* **Задания для выполнения**:
a – Каких людей фрагмент о чукотской миссии называет по имени или по сокращенной фамилии? Перечислите всех.
b – Как изложить суть фрагмента о чукотской миссии в двух предложениях?
c – Ответьте на вопросы по фрагменту о чукотской миссии:
(i) Какое место, по сообщению врача Кибера, чукчи обыкновенно поражают, убивая стариков?
(ii) Как звали чукчу-отца, убитого в 1883 г., и как его имя переводится буквально?
(iii) В скольких верстах от Нижне-Колымска находится поселок Понтелеиха?

* **Фрагмент текста**:

--------------------------------------------------

2 Очень возможно, что «сердцем» назван здесь пульс шейной артерии. Во всяком случае, по сообщению врача Кибера 1824 г., «место, куда обыкновенно поражают (чукчи убиваемых ими стариков. — Д. Д.), есть боевая шейная жила» [Кибер 1824, с. 116].

126
      Про это длинное извлечение нельзя сказать, что оно написано «не мудрствуя лукаво». Анонимный автор цитует тут свою собственную рукописную «Краткую заметку о чукотской миссии на р. Колыме» [там же, с. 94]. Поводом же к этой заметке послужила полемика автора с местными миссионерами. В отчете миссионерского общества за 1883 г., напечатанном в приложении к Якутским епархиальным ведомостям 1887 г., № 17 5, «для оживления бледности
и малосодержательности отчета выписана из донесения чукотского миссионера Анатолия сцена о трагической смерти больного чукчи, повелевшего заколоть себя рукою сына своего». Это сообщение миссионера Анатолия и вызвало полемику. Присутствующий на собрании протоиерей С-в, долго служивший в чукотской миссии, признал это сказание ложным, так как, де, с введением христианства среди чукчей обычай этот давно вышел из употребления [там же, с. 93]. Напротив, автор приведенной выше цитаты, нижнеколымский житель Ч-о, прослуживший в чукотской миссии более 12 лет и оставивший миссию немного ранее 1883г. [там же], уверяет, что «картина трагической смерти чукчи, принесшего себя в жертву ради житейских невзгод», записана «Анатолием с натуры без всяких прикрас» и не преувеличена «ни на единую йоту» [там же, с. 108]. Убитый в 1883 г. чукча-отец носил имя Омулин (в буквальном переводе: толстый), а сын его — Каргыыргин (в буквальном переводе: теленок). «Свидетели этой кровавой сцены и ныне (т. е. в 1889 г. — Д. 3.) живы, обретаются в поселке Понтелеихе в 40 верстах от Нижне-Колымска. Самая же сцена произошла верстах в 20 от этой деревни» [там же, с. 94, прим.]. «Судя по словам С-ва, — продолжает нижнеколымский житель, — христианство утвердилось среди чукчей, так что обычаи языческие совсем искоренены, и миссионеры совершили важный подвиг, и более нечего им делать. Это сказано смело и чересчур много, особенно о деятельности миссионеров... Что касается чукчей, даже обращенных в христианство, то у них большею частию обычаи языческие, если только не вся жизнь языческая. Трагическая смерть отца-чукчи, убитого вследствие болезни его сыном, — не редкая кровавая сцена. Я был свидетелем подобных сцен не менее двадцати раз» [там же, с. 93-94].

--------------------------------------------------

* **Записи**:
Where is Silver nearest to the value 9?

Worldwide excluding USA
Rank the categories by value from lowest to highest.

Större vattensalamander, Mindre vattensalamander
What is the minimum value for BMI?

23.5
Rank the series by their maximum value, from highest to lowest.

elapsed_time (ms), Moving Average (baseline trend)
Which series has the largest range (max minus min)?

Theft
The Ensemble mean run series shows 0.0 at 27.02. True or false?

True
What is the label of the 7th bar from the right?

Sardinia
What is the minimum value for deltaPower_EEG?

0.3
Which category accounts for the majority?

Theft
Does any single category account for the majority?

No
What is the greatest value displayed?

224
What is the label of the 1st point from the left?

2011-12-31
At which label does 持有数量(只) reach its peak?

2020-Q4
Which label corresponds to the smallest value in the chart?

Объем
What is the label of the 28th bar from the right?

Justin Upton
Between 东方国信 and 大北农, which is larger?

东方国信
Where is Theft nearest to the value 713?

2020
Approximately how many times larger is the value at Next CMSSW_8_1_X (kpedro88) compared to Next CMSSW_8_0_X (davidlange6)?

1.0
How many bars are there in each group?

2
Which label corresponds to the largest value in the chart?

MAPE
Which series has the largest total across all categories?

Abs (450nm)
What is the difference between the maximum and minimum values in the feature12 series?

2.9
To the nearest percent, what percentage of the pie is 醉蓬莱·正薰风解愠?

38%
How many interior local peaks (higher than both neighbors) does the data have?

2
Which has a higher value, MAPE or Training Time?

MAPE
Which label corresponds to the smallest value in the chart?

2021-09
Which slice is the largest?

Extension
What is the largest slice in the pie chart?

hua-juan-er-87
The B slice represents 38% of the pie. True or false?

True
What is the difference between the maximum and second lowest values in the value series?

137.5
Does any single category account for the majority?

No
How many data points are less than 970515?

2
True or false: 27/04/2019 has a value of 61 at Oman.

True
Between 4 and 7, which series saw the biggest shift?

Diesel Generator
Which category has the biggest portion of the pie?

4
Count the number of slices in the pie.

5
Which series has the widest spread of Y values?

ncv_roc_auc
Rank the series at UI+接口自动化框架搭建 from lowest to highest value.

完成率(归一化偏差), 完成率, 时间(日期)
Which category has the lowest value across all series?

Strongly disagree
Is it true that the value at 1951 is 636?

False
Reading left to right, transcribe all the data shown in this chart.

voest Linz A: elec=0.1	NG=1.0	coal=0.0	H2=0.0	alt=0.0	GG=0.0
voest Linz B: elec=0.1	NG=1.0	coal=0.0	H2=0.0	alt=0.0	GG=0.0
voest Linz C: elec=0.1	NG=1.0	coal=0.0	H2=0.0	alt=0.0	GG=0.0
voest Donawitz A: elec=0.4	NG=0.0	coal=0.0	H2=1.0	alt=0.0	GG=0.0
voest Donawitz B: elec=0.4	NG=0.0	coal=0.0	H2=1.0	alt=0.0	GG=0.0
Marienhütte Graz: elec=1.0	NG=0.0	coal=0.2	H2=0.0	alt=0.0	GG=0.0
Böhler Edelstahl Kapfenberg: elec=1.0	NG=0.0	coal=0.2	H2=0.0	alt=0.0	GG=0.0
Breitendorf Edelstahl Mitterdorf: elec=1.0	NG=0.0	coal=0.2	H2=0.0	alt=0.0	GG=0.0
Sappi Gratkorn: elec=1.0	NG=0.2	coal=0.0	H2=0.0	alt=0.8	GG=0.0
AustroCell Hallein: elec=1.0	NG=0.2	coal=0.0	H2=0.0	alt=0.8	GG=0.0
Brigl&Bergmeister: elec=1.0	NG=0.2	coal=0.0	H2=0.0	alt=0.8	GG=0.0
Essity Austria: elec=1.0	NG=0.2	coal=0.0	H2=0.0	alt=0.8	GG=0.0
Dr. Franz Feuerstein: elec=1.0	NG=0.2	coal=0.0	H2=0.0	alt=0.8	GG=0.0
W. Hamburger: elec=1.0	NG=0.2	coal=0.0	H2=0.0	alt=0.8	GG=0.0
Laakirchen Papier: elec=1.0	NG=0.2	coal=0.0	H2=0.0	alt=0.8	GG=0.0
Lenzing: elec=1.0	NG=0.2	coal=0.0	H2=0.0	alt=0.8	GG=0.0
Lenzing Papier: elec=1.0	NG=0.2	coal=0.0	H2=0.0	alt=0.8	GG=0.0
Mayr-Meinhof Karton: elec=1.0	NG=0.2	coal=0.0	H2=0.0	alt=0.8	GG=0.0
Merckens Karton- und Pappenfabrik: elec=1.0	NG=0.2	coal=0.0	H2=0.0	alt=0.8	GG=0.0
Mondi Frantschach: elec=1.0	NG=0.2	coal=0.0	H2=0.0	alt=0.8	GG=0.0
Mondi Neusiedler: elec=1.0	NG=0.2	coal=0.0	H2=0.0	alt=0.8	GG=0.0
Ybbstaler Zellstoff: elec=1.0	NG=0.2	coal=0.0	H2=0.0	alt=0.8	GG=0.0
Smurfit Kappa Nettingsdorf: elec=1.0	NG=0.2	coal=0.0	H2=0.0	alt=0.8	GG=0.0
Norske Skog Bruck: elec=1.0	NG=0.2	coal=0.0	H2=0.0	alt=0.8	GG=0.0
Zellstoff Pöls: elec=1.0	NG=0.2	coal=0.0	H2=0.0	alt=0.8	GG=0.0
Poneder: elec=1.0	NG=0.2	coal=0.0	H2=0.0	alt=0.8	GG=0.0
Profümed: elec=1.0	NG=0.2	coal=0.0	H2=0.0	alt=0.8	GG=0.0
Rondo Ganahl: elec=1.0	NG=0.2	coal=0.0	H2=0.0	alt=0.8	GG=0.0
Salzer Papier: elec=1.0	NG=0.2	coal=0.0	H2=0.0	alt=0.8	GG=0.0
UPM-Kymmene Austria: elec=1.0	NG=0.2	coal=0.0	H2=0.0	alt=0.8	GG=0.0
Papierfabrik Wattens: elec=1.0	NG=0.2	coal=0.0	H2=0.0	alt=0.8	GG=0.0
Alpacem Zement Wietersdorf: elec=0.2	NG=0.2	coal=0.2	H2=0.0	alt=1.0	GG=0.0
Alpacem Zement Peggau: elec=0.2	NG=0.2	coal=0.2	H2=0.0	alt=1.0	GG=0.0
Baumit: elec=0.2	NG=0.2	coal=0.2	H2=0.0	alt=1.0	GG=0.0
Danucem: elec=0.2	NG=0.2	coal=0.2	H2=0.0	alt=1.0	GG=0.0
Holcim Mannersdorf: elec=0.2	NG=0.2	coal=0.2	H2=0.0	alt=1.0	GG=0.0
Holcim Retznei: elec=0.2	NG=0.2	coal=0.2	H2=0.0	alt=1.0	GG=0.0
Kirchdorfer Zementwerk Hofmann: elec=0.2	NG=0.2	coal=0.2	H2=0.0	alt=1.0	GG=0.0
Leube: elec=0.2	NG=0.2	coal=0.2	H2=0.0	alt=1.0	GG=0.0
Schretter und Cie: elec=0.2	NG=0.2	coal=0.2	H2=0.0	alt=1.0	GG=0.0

--------------------------------------------------

* **Ответы по заданиям**:
a – Врач Кибер, миссионер Анатолий, протоиерей С-в, нижнеколымский житель Ч-о, чукча-отец Омулин и его сын Каргыыргин.

b – Миссионер Анатолий описал смерть больного чукчи, повелевшего заколоть себя рукою сына, а протоиерей С-в признал это сказание ложным: по его словам, с введением христианства этот обычай давно вышел из употребления. Нижнеколымский житель Ч-о, прослуживший в чукотской миссии более 12 лет, возразил, что сцена записана с натуры, что у чукчей, даже крещеных, большею частию сохраняются языческие обычаи и что сам он был свидетелем подобных сцен не менее двадцати раз.

c –
(i) Боевую шейную жилу.
(ii) Омулин, в буквальном переводе «толстый».
(iii) В 40 верстах.